▶ _What you will do_: Report each line from the records where the string "knee" turns up.

[Input data]

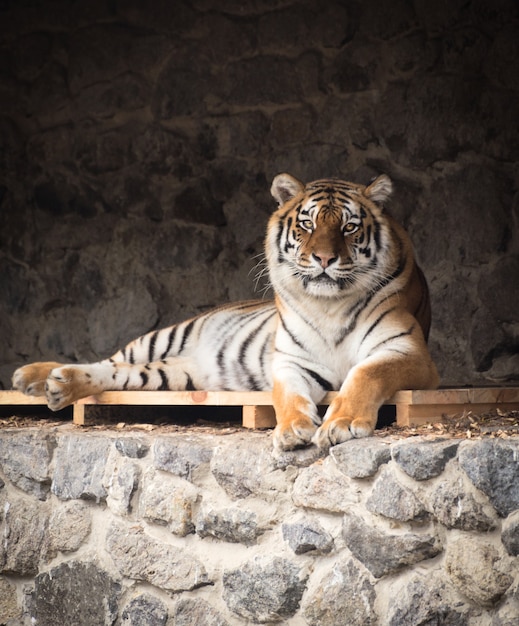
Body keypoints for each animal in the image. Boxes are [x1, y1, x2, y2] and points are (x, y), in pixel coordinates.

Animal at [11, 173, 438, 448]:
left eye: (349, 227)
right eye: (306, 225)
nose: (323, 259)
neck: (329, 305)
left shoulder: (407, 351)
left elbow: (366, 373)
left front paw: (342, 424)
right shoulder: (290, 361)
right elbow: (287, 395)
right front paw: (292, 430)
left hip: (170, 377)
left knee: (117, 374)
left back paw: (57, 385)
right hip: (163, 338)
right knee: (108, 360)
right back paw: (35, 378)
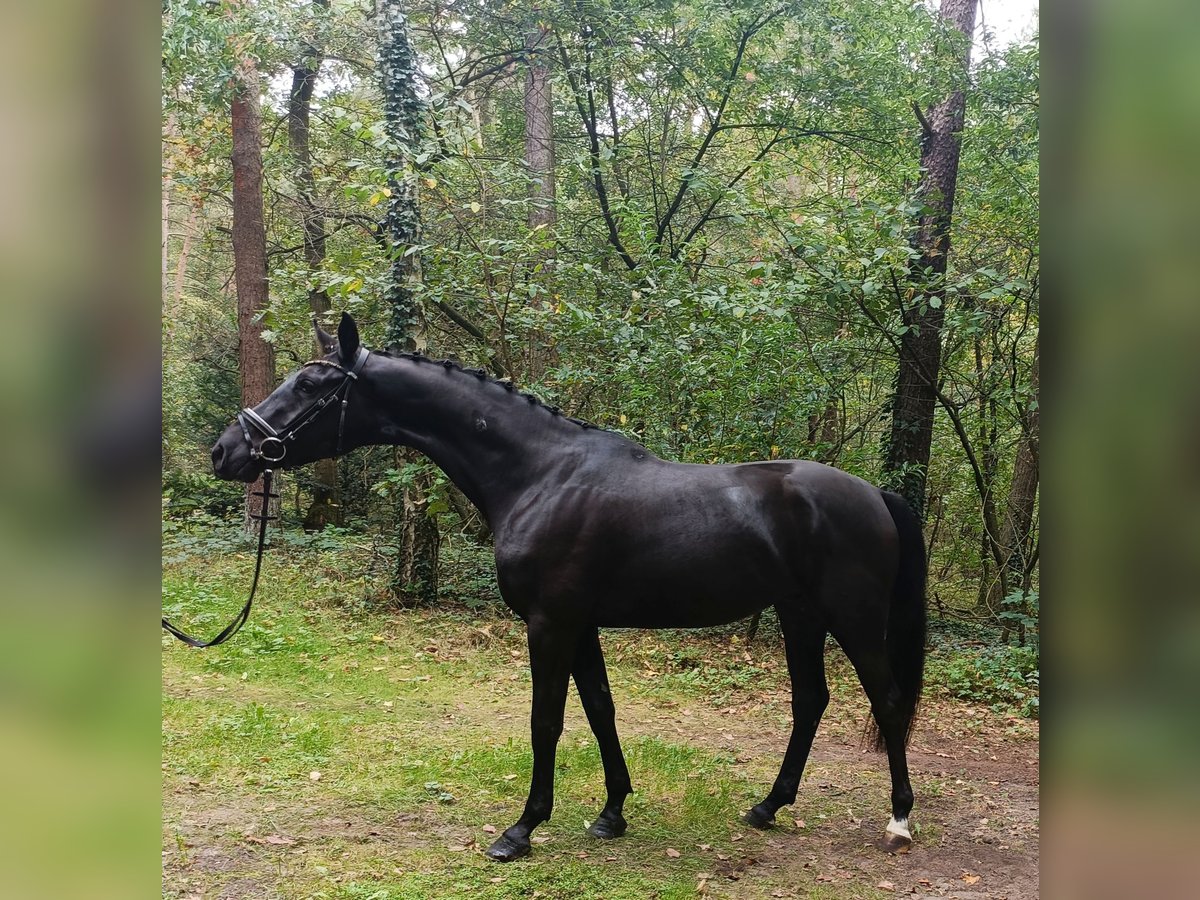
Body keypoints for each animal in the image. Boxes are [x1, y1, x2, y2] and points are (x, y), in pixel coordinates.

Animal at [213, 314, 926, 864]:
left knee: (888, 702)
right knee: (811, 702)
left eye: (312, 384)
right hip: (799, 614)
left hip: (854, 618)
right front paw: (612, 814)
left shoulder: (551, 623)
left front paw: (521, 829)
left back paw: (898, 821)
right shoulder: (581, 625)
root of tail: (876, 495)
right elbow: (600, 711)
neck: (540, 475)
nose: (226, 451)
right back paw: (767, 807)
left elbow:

[/Input data]
[Input data]

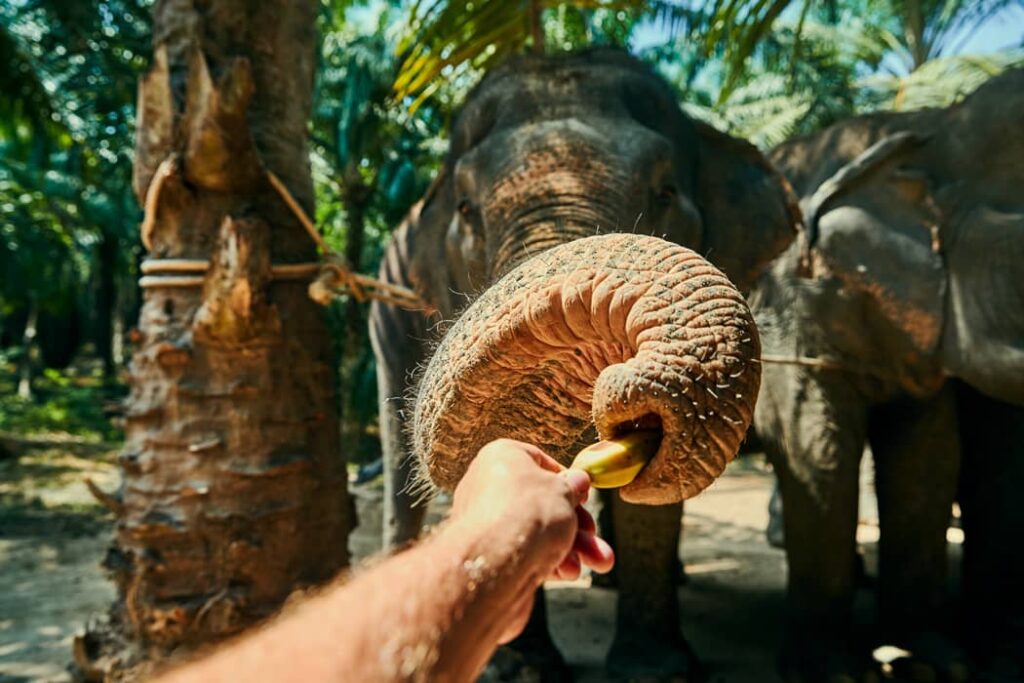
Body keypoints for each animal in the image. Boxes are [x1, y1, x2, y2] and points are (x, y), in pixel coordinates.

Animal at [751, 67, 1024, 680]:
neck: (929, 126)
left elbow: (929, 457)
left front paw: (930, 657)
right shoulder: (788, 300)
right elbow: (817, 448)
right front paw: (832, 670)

[/Input data]

▶ _Solution for this task_:
left knee: (117, 374)
right knee: (108, 360)
left knee: (888, 702)
right knee: (811, 702)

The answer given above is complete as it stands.